マリー・アントワネットの首飾り

フランス革命の発端(?)

Affair of the Diamond necklace

世界で一番有名な詐欺事件。それは、「首飾り事件」ではないでしょうか。

1778年、ある宝石商がルイ15世より依頼を受けて、600個ものダイヤモンドを使った首飾りを製作しました。首飾りは、ルイ15世から、愛人のデュ・バリー夫人に贈られる筈のものでした。しかし、首飾りを納入する前に、ルイ15世は、急逝してしまいました。

宝石商は、大変に困りました。そして、首飾りを、マリー・アントワネットに購入してもらおうと思いました。しかし、敵対するデュ・バリー夫人への贈り物として製作されたこと。そして、160万リーブル(200億円弱とも言われる)という高額であったために、マリー・アントワネットは、首飾りを購入しませんでした。

1785年、当時パリの社交界に、マリー・アントワネットと親しいと吹聴していた自称、ラ・モット伯爵夫人がいました。宝石商は、彼女に仲介してもらって、マリー・アントワネットに首飾りを買ってもらおうと思いました。

ラ・モット伯爵夫人は、大司教に、マリー・アントワネットが首飾りを購入したいのだが、とても高額なため、すぐにはお金が準備できないが、マリー・アントワネットの代理として、あなたに首飾りを受け取ってもらいたいと伝えました。ラ・モット伯爵夫人は、娼婦をマリー・アントワネットの替え玉にして、大司教と会わせ、首飾りの購入が本当のことであると見せかけました。

大司教は、大司教らしからぬ放蕩を重ね、マリー・アントワネットからは、あまり良く思われていませんでした。しかし、大司教は、出世を望んでいたので、マリー・アントワネットに取り入りたいと思っていました。そして、このことは、正に渡りに船であると思い、首飾りの代理受け取りを承諾しました。

その後、いつまでたっても宝石商には代金が支払われないため、宝石商は、ベルサイユ宮殿に出向きました。そして、マリー・アントワネットの側近と面会したことによって、首飾り事件が発覚しました。
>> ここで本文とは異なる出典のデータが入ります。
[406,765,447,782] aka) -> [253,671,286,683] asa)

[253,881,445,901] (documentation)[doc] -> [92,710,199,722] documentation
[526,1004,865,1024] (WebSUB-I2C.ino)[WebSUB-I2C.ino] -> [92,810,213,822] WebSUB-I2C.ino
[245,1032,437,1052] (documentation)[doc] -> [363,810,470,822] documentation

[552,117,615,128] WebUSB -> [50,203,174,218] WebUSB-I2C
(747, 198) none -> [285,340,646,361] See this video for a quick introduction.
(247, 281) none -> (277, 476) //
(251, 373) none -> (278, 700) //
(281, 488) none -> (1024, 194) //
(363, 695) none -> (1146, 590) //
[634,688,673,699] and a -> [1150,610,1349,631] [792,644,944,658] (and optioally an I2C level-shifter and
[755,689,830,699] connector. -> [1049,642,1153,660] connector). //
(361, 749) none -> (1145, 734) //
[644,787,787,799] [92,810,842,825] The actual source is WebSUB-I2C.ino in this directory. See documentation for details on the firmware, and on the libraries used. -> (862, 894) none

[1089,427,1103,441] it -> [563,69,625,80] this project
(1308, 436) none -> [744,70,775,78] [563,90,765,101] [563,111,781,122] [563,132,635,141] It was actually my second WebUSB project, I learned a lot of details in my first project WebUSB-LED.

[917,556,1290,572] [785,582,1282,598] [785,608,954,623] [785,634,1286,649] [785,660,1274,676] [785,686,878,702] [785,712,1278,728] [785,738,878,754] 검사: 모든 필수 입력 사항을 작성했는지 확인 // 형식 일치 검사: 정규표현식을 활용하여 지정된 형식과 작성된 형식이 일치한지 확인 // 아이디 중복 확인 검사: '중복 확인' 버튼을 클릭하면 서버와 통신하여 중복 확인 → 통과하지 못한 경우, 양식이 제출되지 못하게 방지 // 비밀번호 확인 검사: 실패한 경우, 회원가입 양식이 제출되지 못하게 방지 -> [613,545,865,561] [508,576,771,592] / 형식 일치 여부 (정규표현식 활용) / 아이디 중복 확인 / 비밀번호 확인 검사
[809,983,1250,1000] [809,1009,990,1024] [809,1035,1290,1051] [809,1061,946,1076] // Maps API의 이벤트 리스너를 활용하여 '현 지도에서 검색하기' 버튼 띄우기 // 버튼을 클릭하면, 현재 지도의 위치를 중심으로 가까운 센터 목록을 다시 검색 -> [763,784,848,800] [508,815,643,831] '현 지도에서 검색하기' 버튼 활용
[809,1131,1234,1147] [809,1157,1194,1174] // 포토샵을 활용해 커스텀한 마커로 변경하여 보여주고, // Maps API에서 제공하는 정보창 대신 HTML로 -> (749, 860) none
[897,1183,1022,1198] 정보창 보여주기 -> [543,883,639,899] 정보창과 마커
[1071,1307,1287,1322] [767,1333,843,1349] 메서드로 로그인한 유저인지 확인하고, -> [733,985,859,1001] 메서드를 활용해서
そもそも、ラ・モットは、伯爵夫人ではありませんでした。この事件は、壮大な詐欺事件でした。自称ラ・モット伯爵夫人は、600個のダイヤモンドをバラバラにして、売りさばいたと言われています。

フランスでは、ルイ14世の晩年の頃から、財政に陰りが見えてきていました。ルイ15世の時の戦争などにより、財政は更に圧迫を重ねました。ルイ16世は、財政を建て直そうとしますが、フランス国民は、なかなか進まない改革への苛立ちが募ってきていました。

そんな時代に起きた首飾り事件は、フランス国民の、マリー・アントワネットへの不信感を募らせる結果となってしまったのです。もちろん、首飾り事件自体は、マリー・アントワネットに非はありません。

しかし、フランス国民の思いを留めることはできません。王妃は、そんな高額のものを購入できるのかといった思い。我々には、こんなに苦労を強いているのにといった思い。

フランス国民が、そんな思いを抱えていた1789年。フランス国民は革命を起こすべく集結をします。一人の貴族は、ルイ16世に進言をしましたが、この時、ルイ16世は事の重大さに気付きませんでした。そして、革命は、進行していきます。

1791年、ルイ16世とマリー・アントワネットは、亡命を企てますが、失敗に終わります。そして、この亡命の失敗が、もともと無かった二人の人気を絶望的にまで貶めることになってしまいました。国王と王妃は、国を捨て去るつもりであったのだと。

1792年10月16日。マリー・アントワネットは断頭台の露と消えました。

マリー・アントワネットの物ではない、ダイヤモンドのネックレス。この首飾り事件がフランス革命の原因として大きく関わっているのは間違いなさそうです。